RAG chunking best practices
Chunking splits documents into pieces that fit embedding models and LLM context windows. Poor chunking is one of the top reasons RAG systems retrieve irrelevant text or miss the right passage. Use these practices to improve recall and answer quality.
Match chunk size to your embedding model
Each embedding model has a token limit. Chunks that are too long get truncated; chunks that are too small lose surrounding context. Start near the model’s sweet spot (often a few hundred to ~1–2k tokens) and adjust with retrieval metrics.

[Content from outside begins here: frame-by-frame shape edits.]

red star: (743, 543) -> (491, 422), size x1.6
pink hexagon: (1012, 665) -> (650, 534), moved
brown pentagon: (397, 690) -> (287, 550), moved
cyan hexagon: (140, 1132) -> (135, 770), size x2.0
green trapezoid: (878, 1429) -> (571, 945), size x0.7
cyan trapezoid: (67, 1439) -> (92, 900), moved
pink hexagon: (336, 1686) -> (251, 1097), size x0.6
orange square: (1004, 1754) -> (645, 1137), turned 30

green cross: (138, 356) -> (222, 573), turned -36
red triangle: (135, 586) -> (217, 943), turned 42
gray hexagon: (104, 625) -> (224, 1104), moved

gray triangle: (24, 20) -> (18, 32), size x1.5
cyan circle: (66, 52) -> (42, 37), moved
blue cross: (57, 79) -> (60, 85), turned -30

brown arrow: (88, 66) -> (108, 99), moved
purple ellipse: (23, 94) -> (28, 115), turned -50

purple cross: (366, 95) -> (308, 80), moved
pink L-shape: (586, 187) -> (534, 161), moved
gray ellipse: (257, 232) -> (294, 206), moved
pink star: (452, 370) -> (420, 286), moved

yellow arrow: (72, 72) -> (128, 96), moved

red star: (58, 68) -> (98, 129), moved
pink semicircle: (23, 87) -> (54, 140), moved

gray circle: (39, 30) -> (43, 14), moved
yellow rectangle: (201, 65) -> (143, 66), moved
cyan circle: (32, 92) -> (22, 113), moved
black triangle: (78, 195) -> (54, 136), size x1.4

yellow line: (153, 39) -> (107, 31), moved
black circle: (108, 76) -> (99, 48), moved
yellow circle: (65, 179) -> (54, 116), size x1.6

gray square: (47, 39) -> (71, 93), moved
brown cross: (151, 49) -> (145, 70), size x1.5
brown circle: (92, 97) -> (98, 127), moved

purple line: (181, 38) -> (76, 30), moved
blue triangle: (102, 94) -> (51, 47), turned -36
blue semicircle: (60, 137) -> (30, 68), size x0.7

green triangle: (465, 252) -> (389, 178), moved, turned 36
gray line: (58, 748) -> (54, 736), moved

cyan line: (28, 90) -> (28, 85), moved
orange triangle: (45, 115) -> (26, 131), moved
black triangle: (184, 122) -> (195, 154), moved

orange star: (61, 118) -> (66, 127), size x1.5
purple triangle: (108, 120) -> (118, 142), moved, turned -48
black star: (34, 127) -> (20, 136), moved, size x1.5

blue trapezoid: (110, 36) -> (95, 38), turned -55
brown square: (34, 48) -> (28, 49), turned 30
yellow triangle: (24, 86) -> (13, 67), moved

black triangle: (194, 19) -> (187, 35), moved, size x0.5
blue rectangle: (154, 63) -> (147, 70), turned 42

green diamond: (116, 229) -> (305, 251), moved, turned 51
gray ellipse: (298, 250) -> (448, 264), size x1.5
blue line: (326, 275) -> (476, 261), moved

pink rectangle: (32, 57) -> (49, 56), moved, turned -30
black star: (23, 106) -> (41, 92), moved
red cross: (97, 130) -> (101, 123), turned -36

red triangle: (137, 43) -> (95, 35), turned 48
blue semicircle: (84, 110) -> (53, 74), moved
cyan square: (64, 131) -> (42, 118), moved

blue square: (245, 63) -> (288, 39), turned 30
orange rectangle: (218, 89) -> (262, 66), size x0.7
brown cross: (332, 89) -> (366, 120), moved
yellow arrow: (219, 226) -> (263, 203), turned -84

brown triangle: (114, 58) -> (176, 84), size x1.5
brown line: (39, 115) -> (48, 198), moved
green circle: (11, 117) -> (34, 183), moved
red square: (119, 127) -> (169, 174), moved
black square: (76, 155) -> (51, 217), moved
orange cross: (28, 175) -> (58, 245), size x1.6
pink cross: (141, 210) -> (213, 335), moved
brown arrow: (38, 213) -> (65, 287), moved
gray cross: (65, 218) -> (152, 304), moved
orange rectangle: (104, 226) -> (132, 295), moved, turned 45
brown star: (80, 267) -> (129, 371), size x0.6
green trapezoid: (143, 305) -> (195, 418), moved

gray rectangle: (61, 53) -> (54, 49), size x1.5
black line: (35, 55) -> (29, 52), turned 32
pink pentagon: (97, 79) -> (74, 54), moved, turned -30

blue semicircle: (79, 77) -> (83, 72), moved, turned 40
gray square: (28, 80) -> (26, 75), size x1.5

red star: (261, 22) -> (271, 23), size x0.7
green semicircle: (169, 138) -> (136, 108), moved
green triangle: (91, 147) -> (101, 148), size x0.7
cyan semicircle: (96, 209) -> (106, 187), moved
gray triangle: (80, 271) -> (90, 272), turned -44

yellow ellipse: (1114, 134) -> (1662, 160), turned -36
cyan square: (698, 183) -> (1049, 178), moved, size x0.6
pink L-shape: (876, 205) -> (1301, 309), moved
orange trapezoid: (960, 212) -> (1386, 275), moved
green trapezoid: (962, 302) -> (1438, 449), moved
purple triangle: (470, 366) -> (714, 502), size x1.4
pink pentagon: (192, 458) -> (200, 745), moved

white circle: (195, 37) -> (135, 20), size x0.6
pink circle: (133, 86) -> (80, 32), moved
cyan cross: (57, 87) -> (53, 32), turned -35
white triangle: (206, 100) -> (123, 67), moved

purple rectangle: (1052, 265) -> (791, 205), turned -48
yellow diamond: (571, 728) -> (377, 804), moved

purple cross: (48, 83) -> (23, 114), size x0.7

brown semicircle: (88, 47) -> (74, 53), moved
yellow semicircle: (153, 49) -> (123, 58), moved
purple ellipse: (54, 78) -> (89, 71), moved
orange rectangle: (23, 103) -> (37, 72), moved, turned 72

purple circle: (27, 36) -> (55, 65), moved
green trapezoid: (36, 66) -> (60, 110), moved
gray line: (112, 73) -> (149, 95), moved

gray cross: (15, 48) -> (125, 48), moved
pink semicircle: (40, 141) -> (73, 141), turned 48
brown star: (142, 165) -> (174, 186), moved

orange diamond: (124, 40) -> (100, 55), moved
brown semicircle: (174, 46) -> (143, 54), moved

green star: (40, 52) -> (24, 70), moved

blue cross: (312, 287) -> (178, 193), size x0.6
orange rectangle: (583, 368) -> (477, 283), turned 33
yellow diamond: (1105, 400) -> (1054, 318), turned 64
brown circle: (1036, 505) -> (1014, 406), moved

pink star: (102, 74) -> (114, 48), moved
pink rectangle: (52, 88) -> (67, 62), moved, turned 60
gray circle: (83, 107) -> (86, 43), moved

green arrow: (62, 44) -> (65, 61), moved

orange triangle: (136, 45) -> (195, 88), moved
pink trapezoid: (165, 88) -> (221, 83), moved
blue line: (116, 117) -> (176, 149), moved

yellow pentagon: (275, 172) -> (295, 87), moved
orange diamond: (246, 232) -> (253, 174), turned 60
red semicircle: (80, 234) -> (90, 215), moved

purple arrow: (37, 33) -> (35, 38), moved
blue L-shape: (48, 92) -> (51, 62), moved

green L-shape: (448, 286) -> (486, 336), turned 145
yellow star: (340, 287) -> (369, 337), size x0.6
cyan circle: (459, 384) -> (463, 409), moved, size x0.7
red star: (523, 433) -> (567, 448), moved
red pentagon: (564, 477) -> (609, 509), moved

Use overlap between chunks
Small overlap (e.g. 10–20% of chunk length) helps when a fact spans two boundaries. Too much overlap duplicates content in the index and can dilute ranking—tune for your corpus.
Split on structure, not only character count
Prefer boundaries at headings, paragraphs, and list items. For tables, keep table rows or the full table in one chunk when possible so numeric answers stay coherent. WeKnora’s document understanding focuses on structure-aware parsing; see Document AI.
Enrich metadata
Store document id, section title, page number, and access tags with each chunk. Metadata enables filtering (e.g. by product line) and better citations in chat-with-documents experiences.
Test with real user questions
Build a small evaluation set of questions and gold passages. If many misses occur at chunk boundaries, increase overlap or change split strategy. Pair chunking changes with embedding and retrieval tuning.